Even generally, the forum shopping in favour of the control-country which is not COMI, may undermine not only the UNCITRAL model law principles but also affect larger public interests that are usually associated with the web of laws that insolvency of an enterprise is governed by (Fox, 2013). The choice of control-country, though often convenient to the debtor and creditor, brings about uncertainty in jurisdiction despite COMI being settled, and leads to a more chaotic and disorderly global scenario, overturning all the efforts made in bringing certainty to insolvencies of MNEs.
CONCLUSION
It can be concluded from the aforesaid discussion that adoption of the concept of COMI, through the operational headquarters test, can lead to an efficient and optimal test for determination of a jurisdiction that can deliver effective remedies. It will lead to discouragement of an option by corporate groups to opt for forum shopping for bankruptcy haven. An added advantage in this process is the parity that can be ensured to the various stakeholders. A suggestion that can be added here is the mandatory disclosures about the nucleus of the group as part of healthy corporate governance practices, that is, determination of COMI by the corporate debtor itself.
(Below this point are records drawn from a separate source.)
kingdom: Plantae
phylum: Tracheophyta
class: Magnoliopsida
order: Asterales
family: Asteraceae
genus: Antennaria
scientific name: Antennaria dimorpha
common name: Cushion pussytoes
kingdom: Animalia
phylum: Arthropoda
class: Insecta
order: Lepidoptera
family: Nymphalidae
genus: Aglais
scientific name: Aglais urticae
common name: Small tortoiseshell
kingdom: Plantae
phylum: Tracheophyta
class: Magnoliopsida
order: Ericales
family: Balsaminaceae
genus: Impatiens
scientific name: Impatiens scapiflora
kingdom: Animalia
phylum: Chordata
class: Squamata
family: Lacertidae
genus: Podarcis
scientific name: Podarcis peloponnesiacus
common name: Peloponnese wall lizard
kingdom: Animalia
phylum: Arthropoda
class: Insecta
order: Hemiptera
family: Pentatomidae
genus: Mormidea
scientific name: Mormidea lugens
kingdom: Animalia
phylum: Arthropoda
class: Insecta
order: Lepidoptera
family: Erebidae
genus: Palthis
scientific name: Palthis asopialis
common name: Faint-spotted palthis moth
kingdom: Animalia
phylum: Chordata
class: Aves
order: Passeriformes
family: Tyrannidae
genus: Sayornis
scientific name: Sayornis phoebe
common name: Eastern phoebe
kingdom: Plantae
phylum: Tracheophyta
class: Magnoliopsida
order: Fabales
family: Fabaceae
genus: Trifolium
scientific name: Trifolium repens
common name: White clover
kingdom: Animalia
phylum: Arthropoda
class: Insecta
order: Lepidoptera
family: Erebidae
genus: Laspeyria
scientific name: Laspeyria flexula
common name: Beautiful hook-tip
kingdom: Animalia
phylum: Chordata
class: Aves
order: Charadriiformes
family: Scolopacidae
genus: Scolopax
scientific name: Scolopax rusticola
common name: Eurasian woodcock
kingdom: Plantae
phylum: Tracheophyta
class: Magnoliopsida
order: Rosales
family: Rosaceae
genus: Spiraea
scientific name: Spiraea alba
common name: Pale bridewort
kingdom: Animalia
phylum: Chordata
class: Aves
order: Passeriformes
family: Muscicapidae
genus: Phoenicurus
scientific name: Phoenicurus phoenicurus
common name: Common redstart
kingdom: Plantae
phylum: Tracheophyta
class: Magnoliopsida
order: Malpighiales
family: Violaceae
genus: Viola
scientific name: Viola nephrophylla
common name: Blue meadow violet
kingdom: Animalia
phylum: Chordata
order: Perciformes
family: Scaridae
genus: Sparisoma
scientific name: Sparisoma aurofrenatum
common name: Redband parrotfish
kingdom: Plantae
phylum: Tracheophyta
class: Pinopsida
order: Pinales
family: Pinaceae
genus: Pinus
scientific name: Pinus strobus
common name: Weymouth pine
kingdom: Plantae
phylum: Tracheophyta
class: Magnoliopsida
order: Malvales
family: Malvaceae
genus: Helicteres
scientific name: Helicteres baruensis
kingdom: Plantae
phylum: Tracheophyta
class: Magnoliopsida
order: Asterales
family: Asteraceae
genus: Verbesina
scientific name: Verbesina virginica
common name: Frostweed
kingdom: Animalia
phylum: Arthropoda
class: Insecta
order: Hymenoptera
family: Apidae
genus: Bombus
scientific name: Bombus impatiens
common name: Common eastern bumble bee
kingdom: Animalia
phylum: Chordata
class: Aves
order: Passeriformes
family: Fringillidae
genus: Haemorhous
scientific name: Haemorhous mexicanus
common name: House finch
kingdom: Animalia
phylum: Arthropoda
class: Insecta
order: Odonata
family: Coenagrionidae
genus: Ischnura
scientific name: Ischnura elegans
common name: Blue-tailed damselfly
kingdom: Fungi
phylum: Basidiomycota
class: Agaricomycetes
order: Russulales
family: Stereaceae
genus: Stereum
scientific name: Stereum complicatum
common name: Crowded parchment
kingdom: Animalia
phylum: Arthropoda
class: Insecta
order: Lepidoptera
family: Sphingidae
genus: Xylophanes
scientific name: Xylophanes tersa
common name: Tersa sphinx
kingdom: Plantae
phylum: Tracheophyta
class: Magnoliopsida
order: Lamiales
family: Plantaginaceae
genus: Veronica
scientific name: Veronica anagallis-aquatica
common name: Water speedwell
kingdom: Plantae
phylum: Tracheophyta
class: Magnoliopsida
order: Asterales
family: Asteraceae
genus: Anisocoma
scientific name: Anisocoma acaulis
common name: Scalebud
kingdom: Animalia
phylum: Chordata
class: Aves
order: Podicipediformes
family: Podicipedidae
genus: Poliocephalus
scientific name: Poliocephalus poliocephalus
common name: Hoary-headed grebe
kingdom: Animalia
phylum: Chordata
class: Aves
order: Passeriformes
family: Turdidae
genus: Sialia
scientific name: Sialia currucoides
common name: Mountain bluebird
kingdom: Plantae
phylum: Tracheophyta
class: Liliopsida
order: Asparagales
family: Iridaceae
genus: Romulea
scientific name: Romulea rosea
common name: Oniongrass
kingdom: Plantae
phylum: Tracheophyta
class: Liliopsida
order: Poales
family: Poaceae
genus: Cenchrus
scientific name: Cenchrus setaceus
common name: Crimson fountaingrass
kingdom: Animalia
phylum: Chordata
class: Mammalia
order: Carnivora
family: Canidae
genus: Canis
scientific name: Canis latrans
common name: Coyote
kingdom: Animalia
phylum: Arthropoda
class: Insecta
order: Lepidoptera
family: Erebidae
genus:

This will also ensure predictability of the jurisdiction by creditors and other stakeholders and bring more inflow of finances during the fine health of the company.
In an Indian context, globalization is a driving force in the market that needs not only ease of incorporation but the ease of dissolution as well. The creditors of a multinational group must enjoy the certainty of their rights and situs of their enforcement when they deal with a constituent of the group as a healthy company. When India adopts a determination process of jurisdiction that enjoys validity and recognition in other developed countries, it gains certainty and predictability (primary goals of international insolvency in the context of MNEs). It enjoys a coveted position in the arena of commercial law. Our courts have always cooperated with their fellow counterparts in other countries, but we need a robust legal regime to back it up. Our domestic law is updated, and we are about to incorporate an international insolvency law chapter. We must pave a path for more business and utilize this opportunity to carve a niche for India as an ideal destination for global trade and commerce.
Footnotes
DECLARATION OF CONFLICTING INTEREST
The author declared no potential conflicts of interest with respect to the research, authorship and/or publication of this article.
FUNDING
The author received no financial support for the research, authorship and/or publication of this article.